Now put aside whether you feel like China is our “strategic adversary,” and consider Erickson’s point. I don’t care whether Obama’s motivation for appointing Huntsman as his China ambassador was a hedge against having to face him in 2012. Huntsman accepted the job, the job of representing the United States, and more specifically this president in China. And there’s little doubt that while he was there, he was also getting ready to do political battle with that president. If that’s you’re thinking, you don’t take that job.
I understand realpolitick. I understand that a shot at the presidency is the rarest of opportunities, and as Obama himself shows, you have to move with speed and blind determination if you ever hope to seize that opportunity. I think it’s pretty clear Huntsman won’t have another realistic shot. He perceived (correctly) that 2012 would be it for him, and he acted on it. I get it.

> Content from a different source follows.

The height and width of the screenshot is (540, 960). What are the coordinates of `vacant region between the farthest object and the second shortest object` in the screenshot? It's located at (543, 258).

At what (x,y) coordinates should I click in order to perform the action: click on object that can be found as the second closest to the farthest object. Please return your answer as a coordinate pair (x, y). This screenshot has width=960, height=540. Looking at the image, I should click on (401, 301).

But then, you don’t take the job of being the embodiment of a president’s policy in a foreign country when you’re simultaneously plotting to politically undermine him. Erickson is right: Huntsman should have satisfied his ambition at the expense of something other than his commitment to the United States.

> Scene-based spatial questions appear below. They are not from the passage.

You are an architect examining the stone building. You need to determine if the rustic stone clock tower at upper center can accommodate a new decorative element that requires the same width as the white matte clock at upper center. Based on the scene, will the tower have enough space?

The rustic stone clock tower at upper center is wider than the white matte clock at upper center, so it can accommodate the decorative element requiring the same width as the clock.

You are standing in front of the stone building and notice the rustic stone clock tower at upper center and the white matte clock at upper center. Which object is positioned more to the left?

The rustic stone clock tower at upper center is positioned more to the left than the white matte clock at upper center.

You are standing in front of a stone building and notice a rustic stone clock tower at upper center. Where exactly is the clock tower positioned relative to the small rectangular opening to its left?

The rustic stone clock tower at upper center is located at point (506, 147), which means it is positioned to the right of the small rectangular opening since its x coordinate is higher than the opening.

This is not the only example. Last year, it was revealed that Huntsman was also vastly overstating his fluency in Mandarin. Now, no one really thinks that one’s ability to speak a foreign language is the lynchpin to a successful presidency, but it speaks to Hunstman’s character. He doesn’t speak Mandarin very well, but still he claimed over and over that he does, touting is as an example of his worldliness and qualifications, and didn’t think anyone would notice when he spoke it in public and came out with nonsense. Jon, just because you don’t speak it well, doesn’t mean that no one else does.
It’s a small thing, but I think it says something about his overall character. He’s a clumsy national politician, no doubt (though obviously did rather well in Utah), but he also seems weak of integrity.
So if the GOP is moving toward Huntsman on policy and acceptance of reality (something about which I am deeply, deeply skeptical), that’s fine. But in terms of Huntsman the man, they should find another role model.